А через три человека в том же первом ряду, только с другого края, сидела молодая еще, на седьмом месяце беременная, с пятнами на лице, с напряженной худой шеей и распухшими губами, некрасивая сейчас женщина. К ней то и дело наклонялся, будто отец, седоватый, хоть и коротко постриженный мужчина с двумя рядами ярких орденских планок на лацкане пиджака. Это были жена Карпухина и механик колонны, приехавший по ходатайству защиты. Его вызвали первым. Волнуясь, он заранее покашливал в горсть и правой рукой то и дело перекладывал у себя на коленях левую, высохшую и бессильную руку.
Сам же Карпухин, отделенный от всех и охраняемый, сидел за дубовой загородкой, перила которой до темного блеска отполированы были руками людей, опиравшихся на них при своем последнем слове. И, глядя на него, помятого, с желтым несвежим лицом, плохо побритого, остриженного под машинку, так что заметны стали на голове все бугры и шрамы, охраняемого милиционером, каждому, глядя на него, видно было сразу, что это — преступник.
Пока секретарь суда — молоденькая девушка в белой кофточке и кашемировом васильковом платье, сшитом как сарафан, с комсомольским значком на левой бретельке — чистила промокашкой и пробовала перо за своим столиком, готовясь вести протокол, слышен был в открытые окна шум улицы, гудки машин, а из коридора, из-за дверей — приглушенные голоса.
Там, на лестнице и в коридоре, а гуще всего у дверей зала толпился народ. Спиной к закрытым дверям, лицом к желающим попасть в зал стоял милиционер в фуражке, и каждый пытался предъявить ему, безмолвному, какие-то свои особые, преимущественные права, по которым других не пускать в зал было можно, а вот его следовало пустить.
Рослый прицепщик Федька Молоденков, вызванный в качестве свидетеля, стоя близко к милиционеру и гордясь этой своей близостью, гудел:
— Сам я лично, — он особенно упирал на слово «лично» и при этом щепотью стукал себя в грудь, — сроду б сюда не пошел. Это что вот эти толпятся, упрашивают, — Федька кривил презрительной усмешкой свое не очень приспособленное для этого лицо и на всех вместе, не глядя, как бы открещиваясь от них разом, махал рукой, — мне этого не надо. Меня повесткой вызвали. Нужен буду — позовут.

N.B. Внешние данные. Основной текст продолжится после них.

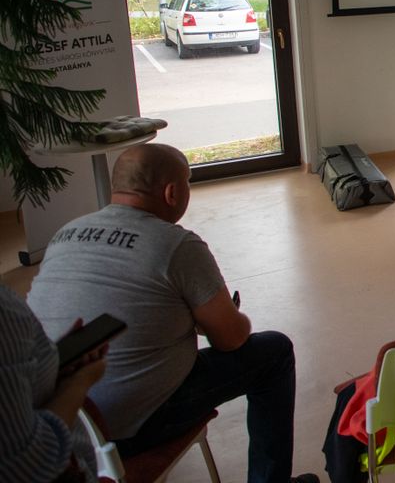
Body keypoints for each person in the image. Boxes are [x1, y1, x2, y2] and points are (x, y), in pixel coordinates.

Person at [26, 144, 315, 483]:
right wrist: (225, 318)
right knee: (274, 353)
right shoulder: (177, 246)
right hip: (128, 428)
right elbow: (232, 340)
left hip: (58, 421)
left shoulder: (65, 233)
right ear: (172, 192)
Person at [1, 284, 108, 483]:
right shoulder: (4, 312)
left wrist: (51, 369)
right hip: (67, 470)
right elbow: (28, 464)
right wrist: (79, 382)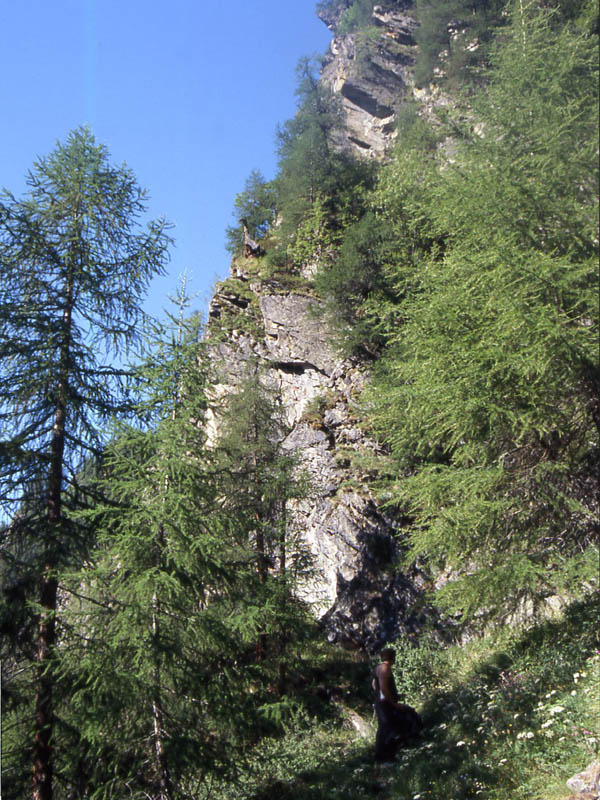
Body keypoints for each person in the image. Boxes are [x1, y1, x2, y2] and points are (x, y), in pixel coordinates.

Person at [372, 647, 422, 764]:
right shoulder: (385, 668)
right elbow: (383, 688)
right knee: (389, 728)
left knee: (384, 728)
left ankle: (381, 756)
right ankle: (386, 757)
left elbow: (374, 684)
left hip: (381, 702)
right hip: (386, 704)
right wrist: (393, 703)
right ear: (392, 657)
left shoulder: (378, 668)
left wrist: (378, 696)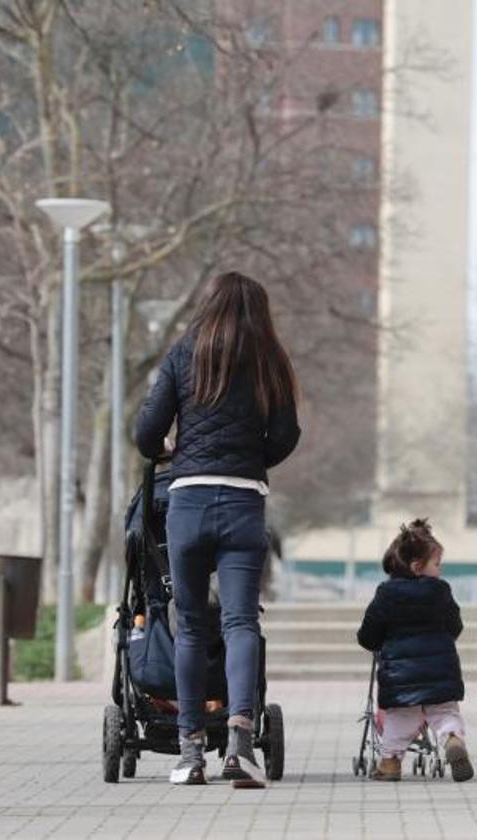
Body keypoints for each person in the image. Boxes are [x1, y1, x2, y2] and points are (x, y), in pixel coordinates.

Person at [135, 271, 301, 787]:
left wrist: (171, 452)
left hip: (186, 501)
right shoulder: (270, 360)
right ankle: (241, 741)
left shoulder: (184, 354)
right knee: (240, 623)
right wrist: (253, 457)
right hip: (243, 502)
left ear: (208, 305)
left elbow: (146, 432)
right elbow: (287, 435)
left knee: (190, 625)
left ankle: (189, 753)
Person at [357, 519, 475, 783]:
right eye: (437, 564)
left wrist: (373, 642)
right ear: (417, 567)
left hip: (400, 677)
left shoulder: (385, 594)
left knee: (399, 720)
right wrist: (444, 642)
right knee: (445, 712)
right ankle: (453, 739)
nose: (440, 571)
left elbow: (369, 634)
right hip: (440, 670)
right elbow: (455, 625)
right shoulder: (441, 591)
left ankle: (390, 763)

При всем самоуважении Федьке Молоденкову отчего-то важно было еще и мнение милиционера о себе, чтоб милиционер знал, что он не как все. И он так настаивал, так добивался, что один раз милиционер действительно посмотрел на него и даже как будто улыбнулся, после чего Федька уже на законном основании стал с ним рядом. И если б теперь милиционеру понадобилось отлучиться и он бы оставил Федьку Молоденкова за себя, так тут можно было не сомневаться, что Федька не пустит уж никого: ни кума, ни свата, ни брата. Он и так уже начал от себя, по собственной инициативе не пускать: «Ну, куда, куда, не видишь? А вы, гражданин…» Но гражданин, по виду такой, что и отпихнуть не грех, повернулся, глянул, и Федька узнал следователя Никонова, который допрашивал его. И милиционер узнал, хоть Никонов был в штатском и, оттеснив всех, сам открыл перед ним дверь в зал.